You can run the following commands to perform operations on GPU-accelerated ECSs. For example, you can change the scheduling policy and modify the weight.

Command

Description

echo 1 > /proc/xgpu/0/policy

Changes the scheduling policy to weight-based preemptive scheduling for the first GPU.

cat /proc/xgpu/container/$containerID/$xgpuIndex/meminfo

Queries the memory allocated to a container.

cat /proc/xgpu/container/$containerID/$xgpuIndex/quota

Queries the GPU compute weight specified for a container.

cat /proc/xgpu/0/quota

Queries the weight of the remaining GPU compute on the first GPU.
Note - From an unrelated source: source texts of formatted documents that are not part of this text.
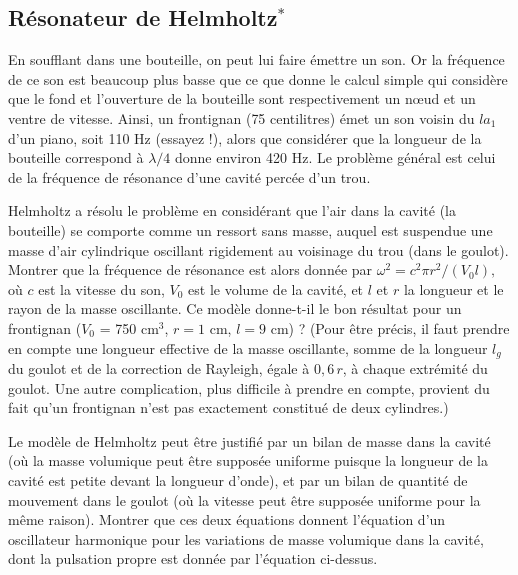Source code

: \subsection{R\'esonateur de Helmholtz$^*$}

En soufflant dans une bouteille, on peut lui faire \'emettre un son. 
Or la fr\'equence de ce son est beaucoup plus basse que ce que donne le calcul simple 
qui consid\`ere que le fond et l'ouverture de la bouteille sont respectivement un n{\oe}ud 
et un ventre de vitesse. 
Ainsi, un frontignan (75 centilitres) \'emet un son voisin du $la_1$ d'un piano, 
soit 110 Hz (essayez !), alors que consid\'erer que la longueur de la bouteille correspond 
\`a $\lambda/4$ donne environ 420 Hz. 
Le probl\`eme g\'en\'eral est celui de la fr\'equence de r\'esonance d'une cavit\'e perc\'ee 
d'un trou.

Helmholtz a r\'esolu le probl\`eme en consid\'erant que l'air dans la cavit\'e (la bouteille) 
se comporte comme un ressort sans masse, auquel est suspendue une  masse d'air cylindrique 
oscillant rigidement au voisinage du trou (dans le goulot). 
Montrer que la fr\'equence de r\'esonance est alors donn\'ee par
$
\omega^2 = c^2 \pi r^2 / (V_0 l),
$
o\`u $c$ est la vitesse du son, $V_0$ est le volume de la cavit\'e, et $l$ et $r$ la longueur 
et le rayon de la masse oscillante. 
Ce mod\`ele donne-t-il le bon r\'esultat pour un frontignan ($V_0$ = 750 cm$^3$, $r = 1$ cm, 
$l = 9$ cm) ? 
(Pour \^etre pr\'ecis, il faut prendre en compte une longueur effective de la masse oscillante, 
somme de la longueur $l_g$ du goulot et de la correction de Rayleigh, \'egale \`a $0,6 \, r$, 
\`a chaque extr\'emit\'e du goulot. 
Une autre complication, plus difficile \`a prendre en compte, provient du fait qu'un frontignan 
n'est pas exactement constitu\'e de deux cylindres.) 

Le mod\`ele de Helmholtz peut \^etre justifi\'e par un bilan de masse dans la cavit\'e 
(o\`u la masse volumique peut \^etre suppos\'ee uniforme puisque la longueur de la cavit\'e 
est petite devant la longueur d'onde), et par un bilan de quantit\'e de mouvement dans le goulot 
(o\`u la vitesse peut \^etre suppos\'ee uniforme pour la m\^eme raison). 
Montrer que ces deux \'equations donnent l'\'equation d'un oscillateur harmonique pour 
les variations de masse volumique dans la cavit\'e, dont la pulsation propre est donn\'ee 
par l'\'equation ci-dessus.





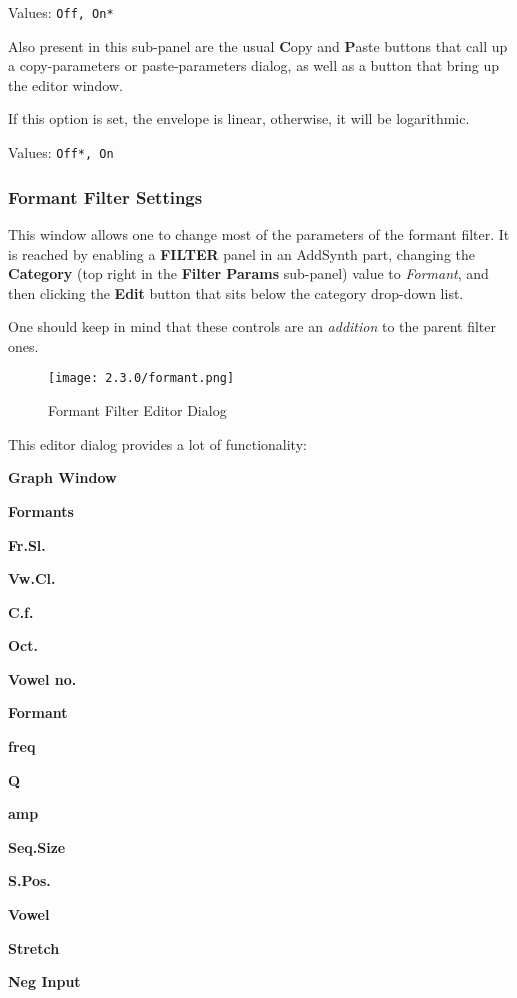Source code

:    Values: \texttt{Off, On*}

   Also present in this sub-panel are the usual \textbf{C}opy
   and \textbf{P}aste buttons that call up a copy-parameters or
   paste-parameters dialog, as well as a button that bring up the editor
   window.


   If this option is set, the envelope is linear, otherwise, it will be
   logarithmic.

   Values: \texttt{Off*, On}

\subsubsection{Formant Filter Settings}
\label{subsubsec:formant_filter_settings}

   This window allows one to change most of the parameters of the formant
   filter.   It is reached by enabling a \textbf{FILTER} panel in an AddSynth
   part,
   changing the \textbf{Category} (top right in the \textbf{Filter Params}
   sub-panel) value to \textsl{Formant}, and then clicking
   the \textbf{Edit} button that sits below the category drop-down list.

   One should keep in mind that these controls are an \textsl{addition} to the
   parent filter ones.

\begin{figure}[H]
   \centering
   \texttt{[image: 2.3.0/formant.png]}
   \caption[Formant Filter Editor]{Formant Filter Editor Dialog}
   \label{fig:formant_filter_editor}
\end{figure}

   This editor dialog provides a lot of functionality:

   \begin{enumber}
      \item \textbf{Graph Window}
      \item \textbf{Formants}
      \item \textbf{Fr.Sl.}
      \item \textbf{Vw.Cl.}
      \item \textbf{C.f.}
      \item \textbf{Oct.}
      \item \textbf{Vowel no.}
      \item \textbf{Formant}
      \item \textbf{freq}
      \item \textbf{Q}
      \item \textbf{amp}
      \item \textbf{Seq.Size}
      \item \textbf{S.Pos.}
      \item \textbf{Vowel}
      \item \textbf{Stretch}
      \item \textbf{Neg Input}
   \end{enumber}

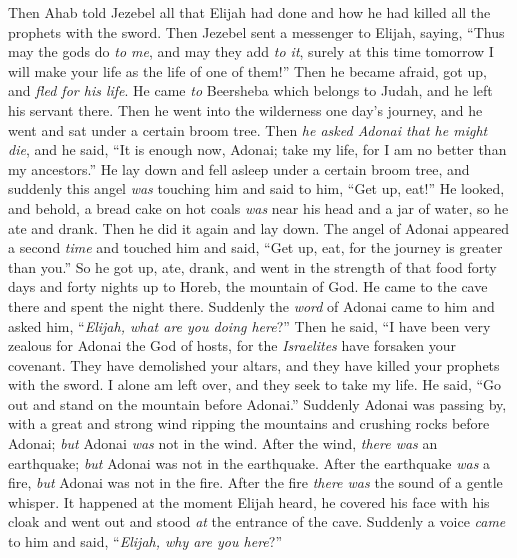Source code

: \begin{biblechapter} %
 Then Ahab told Jezebel all that Elijah had done and how he had killed all the prophets with the sword.
\verse Then Jezebel sent a messenger to Elijah, saying, “Thus may the gods do \textit{to me}, and may they add \textit{to it}, surely at this time tomorrow I will make your life as the life of one of them!”
\verse Then he became afraid, got up, and \textit{fled for his life}. He came \textit{to} Beersheba which belongs to Judah, and he left his servant there.
\verse Then he went into the wilderness one day’s journey, and he went and sat under a certain broom tree. Then \textit{he asked Adonai that he might die}, and he said, “It is enough now, Adonai; take my life, for I am no better than my ancestors.”
\verse He lay down and fell asleep under a certain broom tree, and suddenly this angel \textit{was} touching him and said to him, “Get up, eat!”
\verse He looked, and behold, a bread cake on hot coals \textit{was} near his head and a jar of water, so he ate and drank. Then he did it again and lay down.
\verse The angel of Adonai appeared a second \textit{time} and touched him and said, “Get up, eat, for the journey is greater than you.”
\verse So he got up, ate, drank, and went in the strength of that food forty days and forty nights up to Horeb, the mountain of God.
 He came to the cave there and spent the night there. Suddenly the \textit{word} of Adonai came to him and asked him, “\textit{Elijah, what are you doing here}?”
\verse Then he said, “I have been very zealous for Adonai the God of hosts, for the \textit{Israelites} have forsaken your covenant. They have demolished your altars, and they have killed your prophets with the sword. I alone am left over, and they seek to take my life.
\verse He said, “Go out and stand on the mountain before Adonai.” Suddenly Adonai was passing by, with a great and strong wind ripping the mountains and crushing rocks before Adonai; \textit{but} Adonai \textit{was} not in the wind. After the wind, \textit{there was} an earthquake; \textit{but} Adonai was not in the earthquake.
\verse After the earthquake \textit{was} a fire, \textit{but} Adonai was not in the fire. After the fire \textit{there was} the sound of a gentle whisper.
\verse It happened at the moment Elijah heard, he covered his face with his cloak and went out and stood \textit{at} the entrance of the cave. Suddenly a voice \textit{came} to him and said, “\textit{Elijah, why are you here}?”

\end{biblechapter}
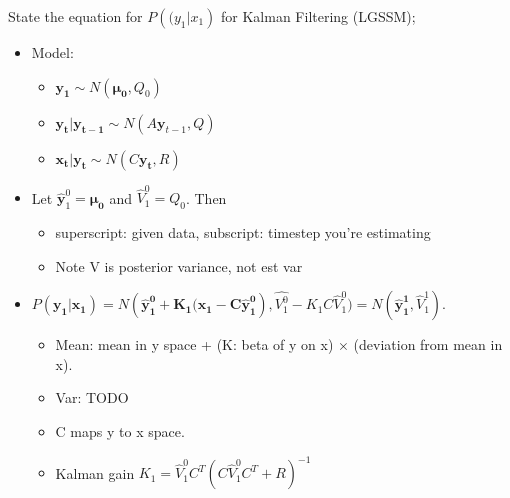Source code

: \documentclass{article}
\begin{document}
State the equation for $P(\mathbf(y_1|x_1)$ for Kalman Filtering (LGSSM); \begin{itemize} \item Model: \begin{itemize} \item $\mathbf{y_1}\sim N(\mathbf{\mu_0},Q_0)$ \item $\mathbf{y_t|y_{t-1}}\sim N(A\mathbf{y}_{t-1}, Q)$ \item $\mathbf{x_t|y_t}\sim N(C\mathbf{y_t},R)$ \end{itemize} \item Let $\hat{\mathbf{y}}^0_1=\mathbf{\mu_0}$ and $\hat{V}^0_1=Q_0$. Then \begin{itemize} \item superscript: given data, subscript: timestep you're estimating \item Note V is posterior variance, not est var \end{itemize} \item $P(\mathbf{y_1|x_1})=N(\mathbf{\hat{y}_1^0+K_1(\mathbf{x_1}-C\hat{\mathbf{y}}^0_1}), \hat{V^0_1}-K_1C\hat{V}^0_1)=N(\mathbf{\hat{y}^1_1}, \hat{V}^1_1)$. \begin{itemize} \item Mean: mean in y space + (K: beta of y on x) $\times$ (deviation from mean in x). \item Var: TODO \item C maps y to x space. \item Kalman gain $K_1=\hat{V}^0_1C^T(C\hat{V}^0_1C^T+R)^{-1}$ \end{itemize} \end{itemize}
    
\end{document}
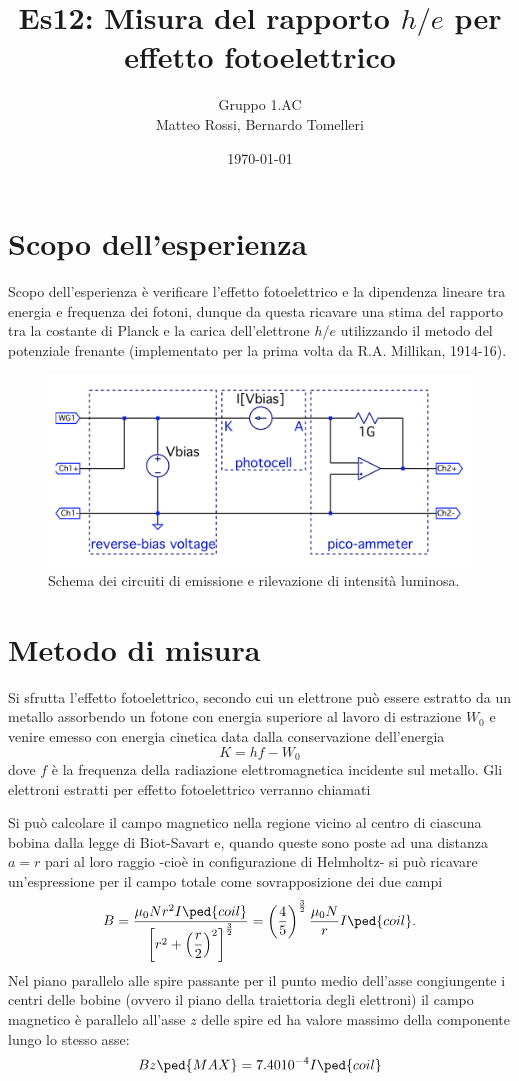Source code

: \documentclass[10pt, a4paper, italian]{article}
\author{Gruppo 1.AC \\ Matteo Rossi, Bernardo Tomelleri}
\title{Es12: Misura del rapporto $h/e$ per effetto fotoelettrico}
\begin{document}
\date{\today}
\maketitle

\section{Scopo dell'esperienza}
Scopo dell'esperienza è verificare l'effetto fotoelettrico e la dipendenza
lineare tra energia e frequenza dei fotoni, dunque da questa ricavare una stima
del rapporto tra la costante di Planck e la carica dell'elettrone $h/e$
utilizzando il metodo del potenziale frenante (implementato per la prima volta
da R.A. Millikan, 1914-16).

\begin{figure}[htbp]
    \centering
	\includegraphics[scale=0.7]{schm}
    \caption{Schema dei circuiti di emissione e rilevazione di intensità
    luminosa.
    \label{schm: mesctrl}}
\end{figure}

\section{Metodo di misura}
Si sfrutta l'effetto fotoelettrico, secondo cui un elettrone può essere estratto da un metallo assorbendo un fotone con energia superiore al lavoro di estrazione $ W_{0} $ e venire emesso con energia cinetica data dalla conservazione dell'energia
\[ K = h f - W_{0} \]
dove $ f $ è la frequenza della radiazione elettromagnetica incidente sul metallo. Gli elettroni estratti per effetto fotoelettrico verranno chiamati

Si può calcolare il campo magnetico nella regione vicino al centro di ciascuna
bobina dalla legge di Biot-Savart e, quando queste sono poste ad una distanza
$a = r$ pari al loro raggio -cioè in configurazione di Helmholtz- si può
ricavare un'espressione per il campo totale come sovrapposizione dei due campi
\begin{equation}\label{eq: B-helm}
    B = \frac{\mu_0 N r^2 I\ped{coil}}{\left[r^2 + \left(\dfrac{r}{2}\right)^2
    \right]^\frac{3}{2}} =
    \left(\frac{4}{5}\right)^{\frac{3}{2}} \frac{\mu_{0} N}{r} I\ped{coil}.
\end{equation}
Nel piano parallelo alle spire passante per il punto medio dell'asse
congiungente i centri delle bobine (ovvero il piano della traiettoria degli
elettroni) il campo magnetico è parallelo all'asse $z$ delle spire ed ha
valore massimo della componente lungo lo stesso asse:
\[
Bz\ped{MAX} = 7.40 10^{-4} I\ped{coil}
\]
\end{document}
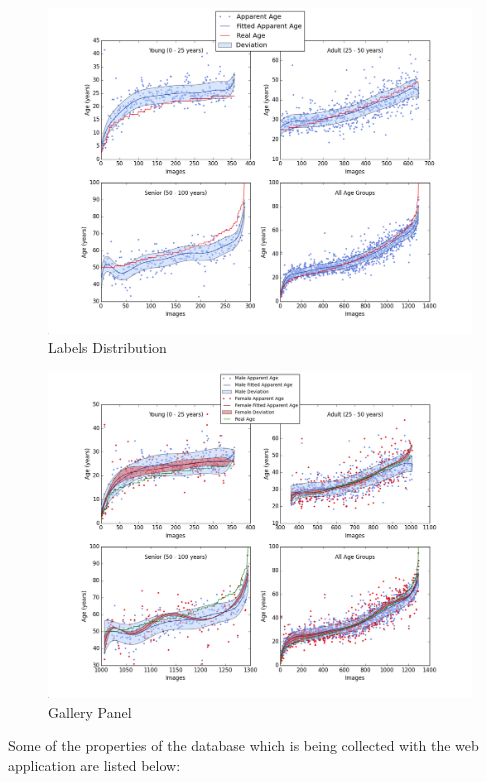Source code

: \begin{figure}[h!]
	\centering
	\includegraphics[width=\textwidth]{figures/Labels_across_img}
	\caption{Labels Distribution}
	\label{fig:apparent_real}
\end{figure}

\begin{figure}[h!]
	\centering
	\includegraphics[width=\textwidth]{figures/Labels_across_img_gender}
	\caption{Gallery Panel}
	\label{fig:gender}
\end{figure}


Some of the properties of the database which is being collected with the web application are listed below:

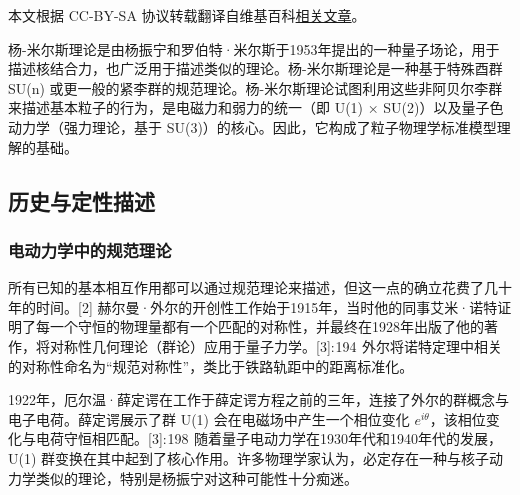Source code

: 
本文根据 CC-BY-SA 协议转载翻译自维基百科\href{https://en.wikipedia.org/wiki/Yang\%E2\%80\%93Mills_theory}{相关文章}。

杨-米尔斯理论是由杨振宁和罗伯特·米尔斯于1953年提出的一种量子场论，用于描述核结合力，也广泛用于描述类似的理论。杨-米尔斯理论是一种基于特殊酉群 SU(n) 或更一般的紧李群的规范理论。杨-米尔斯理论试图利用这些非阿贝尔李群来描述基本粒子的行为，是电磁力和弱力的统一（即 U(1) × SU(2)）以及量子色动力学（强力理论，基于 SU(3)）的核心。因此，它构成了粒子物理学标准模型理解的基础。
\subsection{历史与定性描述}  
\subsubsection{电动力学中的规范理论}  
所有已知的基本相互作用都可以通过规范理论来描述，但这一点的确立花费了几十年的时间。[2] 赫尔曼·外尔的开创性工作始于1915年，当时他的同事艾米·诺特证明了每一个守恒的物理量都有一个匹配的对称性，并最终在1928年出版了他的著作，将对称性几何理论（群论）应用于量子力学。[3]: 194  外尔将诺特定理中相关的对称性命名为“规范对称性”，类比于铁路轨距中的距离标准化。

1922年，厄尔温·薛定谔在工作于薛定谔方程之前的三年，连接了外尔的群概念与电子电荷。薛定谔展示了群 U(1) 会在电磁场中产生一个相位变化 \( e^{i\theta} \)，该相位变化与电荷守恒相匹配。[3]: 198  随着量子电动力学在1930年代和1940年代的发展，U(1) 群变换在其中起到了核心作用。许多物理学家认为，必定存在一种与核子动力学类似的理论，特别是杨振宁对这种可能性十分痴迷。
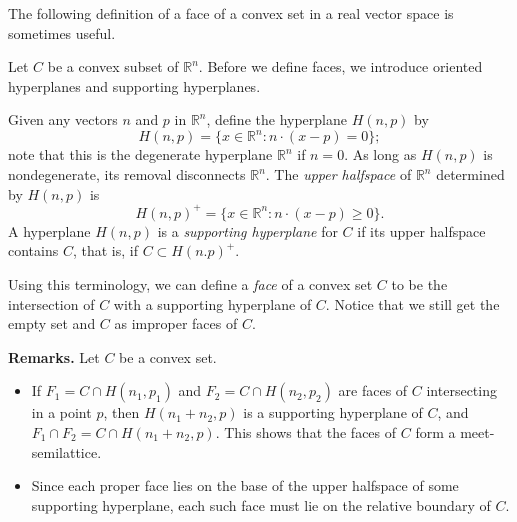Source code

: \documentclass[12pt]{article}
\begin{document}
The following definition of a face of a convex set in a real vector
space is sometimes useful.

Let $C$ be a convex subset of $\mathbb{R}^n$.  Before we define faces,
we introduce oriented hyperplanes and supporting hyperplanes.

Given any vectors $n$ and $p$ in $\mathbb{R}^n$, define the hyperplane
$H(n,p)$ by
\[
  H(n,p) = \{ x \in \mathbb{R}^n \colon n \cdot (x - p) = 0 \};
\]
note that this is the degenerate hyperplane $\mathbb{R}^n$ if $n=0$.
As long as $H(n,p)$ is nondegenerate, its removal disconnects
$\mathbb{R}^n$.  The \emph{upper halfspace} of $\mathbb{R}^n$ determined by
$H(n,p)$ is
\[
   H(n,p)^+ = \{ x \in \mathbb{R}^n \colon n \cdot (x - p) \ge 0 \}.
\]
A hyperplane $H(n,p)$ is a \emph{supporting hyperplane} for
$C$ if its upper halfspace contains $C$, that is, if $C\subset H(n.p)^+$.

Using this terminology, we can define a \emph{face} of a convex set
$C$ to be the intersection of $C$ with a supporting hyperplane of $C$.
Notice that we still get the empty set and $C$ as improper faces of $C$.

\textbf{Remarks.}  Let $C$ be a convex set.
\begin{itemize}
\item
If $F_1 = C\cap H(n_1,p_1)$ and $F_2 = C\cap H(n_2,p_2)$ are faces
of $C$ intersecting in a point $p$, then $H(n_1+n_2,p)$ is a
supporting hyperplane of $C$, and $F_1\cap F_2 = C\cap H(n_1+n_2,p)$.
This shows that the faces of $C$ form a meet-semilattice.

\item
Since each proper face lies on the base of the upper halfspace of some
supporting hyperplane, each such face must lie on the relative
boundary of $C$.
\end{itemize}

\end{document}
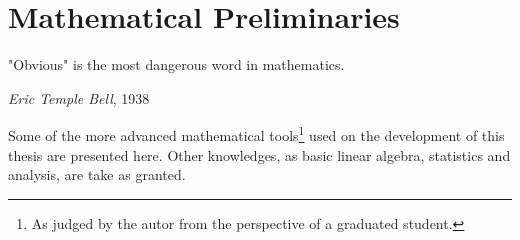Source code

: \chapter{Mathematical Preliminaries}

\epigraph{"Obvious" is the most dangerous word in mathematics.}{\textit{Eric Temple
Bell}, 1938}

Some of the more advanced mathematical tools\footnote{As judged by the autor
from the perspective of a graduated student.} used on the development of this
thesis are presented here.
Other knowledges, as basic linear algebra, statistics and analysis, are take as
granted.



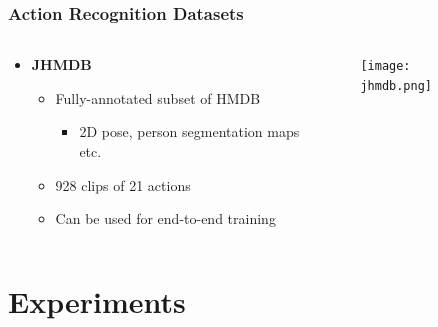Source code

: \documentclass[9pt]{beamer}
\providecommand{\source}{\\ \footnotesize \tugreen{Source:} \footnotemark}
\newenvironment{myframe}[1][]{%
\begin{frame}%
\frametitle{#1}
\setcounter{footnote}{0}


}{%
\end{frame}%
}
\begin{document}
\begin{myframe}[Action Recognition Datasets]
  \begin{columns}[T]
      \begin{column}{.48\textwidth}
          \begin{itemize}
              \item \textbf{JHMDB\footnotemark}
              \begin{itemize}
                  \item Fully-annotated subset of HMDB
                  \begin{itemize}
                      \item 2D pose, person segmentation maps etc.
                  \end{itemize}
                  \item 928 clips of 21 actions
                  \item Can be used for end-to-end training
              \end{itemize}
          \end{itemize}
      \end{column}
      \begin{column}{.48\textwidth}
          \begin{figure}
              \texttt{[image: jhmdb.png]}
              \centering
              \source
          \end{figure}
      \end{column}
  \end{columns}
\end{myframe}

\section{Experiments}

\end{document}
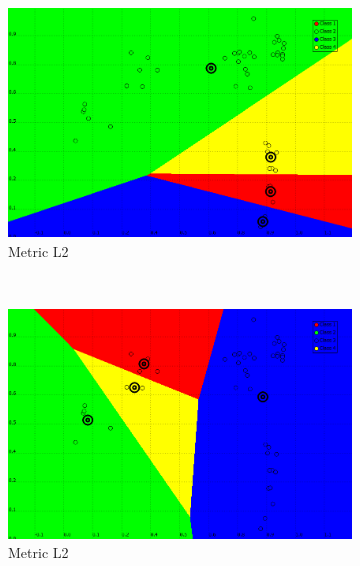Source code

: \documentclass[a4paper,10pt]{article}
\begin{document}
\begin{figure}[H]
\centering
    \begin{subfigure}[t]{0.2\textwidth}
      \centering
      \includegraphics[width=\textwidth]{pictures/dataset_1_Kmeans-4K-L2-wrong}
      \caption{Metric L2}
      \label{fig:dataset_1_Kmeans-4K-L2-bad}
     \end{subfigure}
      ~
    \begin{subfigure}[t]{0.2\textwidth}
      \centering
      \includegraphics[width=\textwidth]{pictures/dataset_1_Kmeans-4K-L2-wrong2}
      \caption{Metric L2}
      \label{fig:dataset_1_Kmeans-4K-L2-wrong2}
     \end{subfigure}
      ~
    \begin{subfigure}[t]{0.2\textwidth}
      \centering

\end{subfigure}
\end{figure}
\end{document}
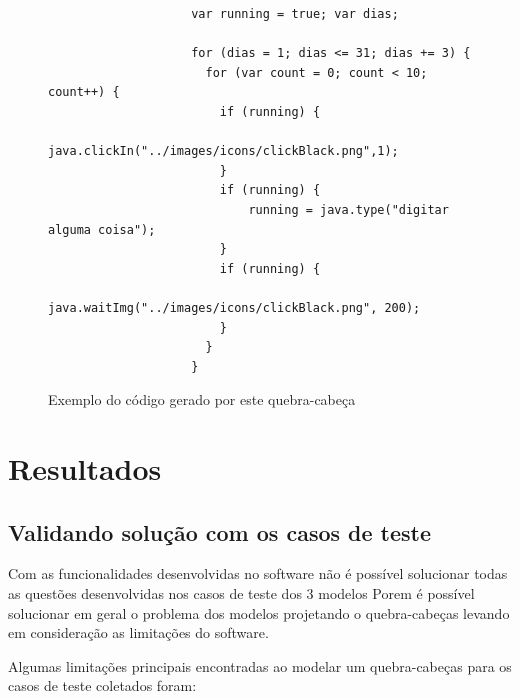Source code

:\documentclass[tg]{mdtufsm}
\begin{document}
                \begin{figure}[!htb]
                \begin{lstlisting}
                    var running = true; var dias;

                    for (dias = 1; dias <= 31; dias += 3) {
                      for (var count = 0; count < 10; count++) {
                        if (running) {
                        java.clickIn("../images/icons/clickBlack.png",1);
                        }
                        if (running) {
                            running = java.type("digitar alguma coisa");
                        }
                        if (running) {
                            java.waitImg("../images/icons/clickBlack.png", 200);
                        }
                      }
                    }
                \end{lstlisting}
                    \caption{Exemplo do código gerado por este quebra-cabeça}
                    \label{code:blocosecodigo.js}
                \end{figure}

        \chapter {Resultados}

            \section {Validando solução com os casos de teste}

            Com as funcionalidades desenvolvidas no software não é possível solucionar todas as questões desenvolvidas nos casos de teste dos 3 modelos Porem é possível solucionar em geral o problema dos modelos projetando o quebra-cabeças levando em consideração as limitações do software.

            Algumas limitações principais encontradas ao modelar um quebra-cabeças para os casos de teste coletados foram:
\end{document}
echo 20 > /proc/xgpu/0/max_inst

Sets the maximum number of containers allowed on the first GPU to 20.

echo 1 > /proc/xgpu/container/$containerID/$xgpuIndex/priority

Sets the xGPU in a container to high priority.

echo 40 > /proc/xgpu/0/utilization_line

Sets the suppression threshold of the first GPU to 40%.

echo 1 > /proc/xgpu/container/$containerID/uvm_disable

Controls whether to disable the option that allows containers to use xGPU to request GPU memory through UVM.

Upgrading xGPU

You can perform cold upgrades on xGPU.

  1. Run the following command to stop all running containers:

    docker ps -q | xargs -I {} docker stop {}

  2. Run the following command to upgrade the RPM package of xGPU:

    rpm -U hce_xgpu

Uninstalling xGPU

  1. Run the following command to stop all running containers:

    docker ps -q | xargs -I {} docker stop {}

  2. Run the following command to uninstall the RPM package:

    rpm -e hce_xgpu

Monitoring Containers Using xgpu-smi

You can use xgpu-smi to view xGPU information, including the container ID, GPU compute usage and allocation, and GPU memory usage and allocation.

The following shows the xgpu-smi monitoring information.

You can run the xgpu-smi -h command to view the help information about the xgpu-smi tool.